7. Oktober 2025

CDU und CSU: Kooperation, wie immer

Die Öffentlichkeit hat eine Freude daran, Konflikten zuzuschauen. Sie berühren Emotionen, bieten Fortsetzungscharakter und kennen schließlich Sieger und Besiegte – weshalb die Medien dazu neigen, schon kleineren Kontroversen das Etikett „Konflikt“ anzuheften. Im Falle des Verhältnisses von CSU und CDU hat das eine lange, stellenweise höchst unterhaltsame Tradition. Zwar wurde die CSU 1945 als Regionalpartei gegründet, sie trat aber vom ersten Tage mit bundespolitischem Gestaltungsanspruch an. Mit der Gründung der CDU im Jahre 1950 stand dann der politische Ehepartner zur Verfügung, mit dem sich dieses Wechselspiel auf Dauer betreiben ließ.

Die Konflikte speisen sich dabei stets aus der unterschiedlichen Genetik der beiden Parteien. Während die CDU primär bundes- und europapolitisch denkt und diese Themen ins Regionalpolitische übersetzt, entspringt das Denken der CSU einem traditionalistischen, bayerisch-vaterländischen und radikal föderalistischen Programmkern. Ziel allen politischen Handelns der CSU ist es verständlicherweise, ihre dominante Stellung in Bayern zu erhalten. Das ist die Basis ihrer gesamten Macht, auch der bundespolitischen Einflussstärke, während die CDU in ihrer bundespolitischen Bedeutung vom Durchschnitt aller Bundesländer zu leben im Stande ist.

===

Aufgaben:
a) Erläutern Sie anhand des Textes über CDU und CSU, warum es das Ziel allen politischen Handelns der CSU ist, ihre dominante Stellung in Bayern zu erhalten.
b) In welchem Jahr wurde die CSU laut dem Text über CDU und CSU gegründet?
c) Geben Sie aus dem Text über CDU und CSU die Passage zwischen „Die Konflikte speisen“ und „im Stande ist.“, beide Stellen eingeschlossen, wörtlich wieder.
Die Liste spielt hierfür keine Rolle.

Datenauszug:

===

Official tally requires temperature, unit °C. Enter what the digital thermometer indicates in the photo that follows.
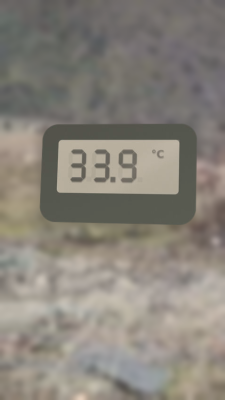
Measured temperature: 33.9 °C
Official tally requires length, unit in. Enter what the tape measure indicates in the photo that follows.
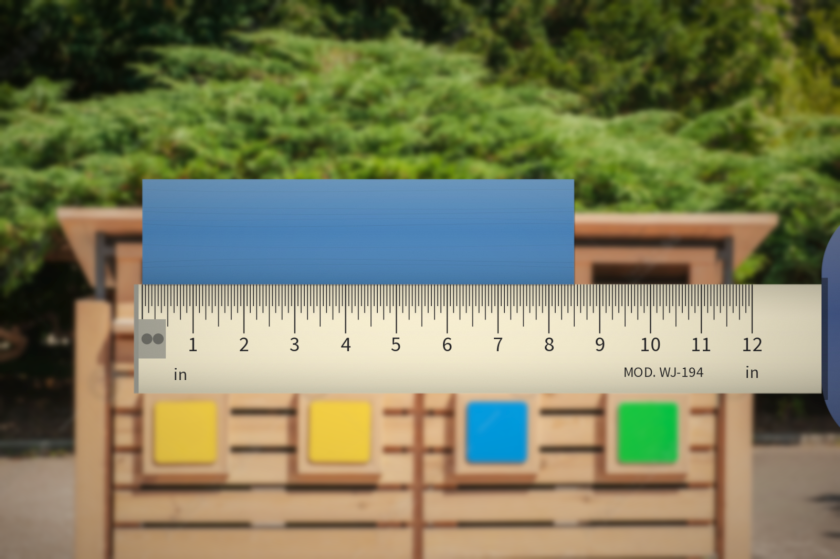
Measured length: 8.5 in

===

Antworten nach Nummern:
a) Die dominante Stellung in Bayern ist die Basis der gesamten Macht der CSU, auch ihrer bundespolitischen Einflussstärke. Die CDU kann dagegen in ihrer bundespolitischen Bedeutung vom Durchschnitt aller Bundesländer leben.

b) 1945

c)
Die Konflikte speisen sich dabei stets aus der unterschiedlichen Genetik der beiden Parteien. Während die CDU primär bundes- und europapolitisch denkt und diese Themen ins Regionalpolitische übersetzt, entspringt das Denken der CSU einem traditionalistischen, bayerisch-vaterländischen und radikal föderalistischen Programmkern. Ziel allen politischen Handelns der CSU ist es verständlicherweise, ihre dominante Stellung in Bayern zu erhalten. Das ist die Basis ihrer gesamten Macht, auch der bundespolitischen Einflussstärke, während die CDU in ihrer bundespolitischen Bedeutung vom Durchschnitt aller Bundesländer zu leben im Stande ist.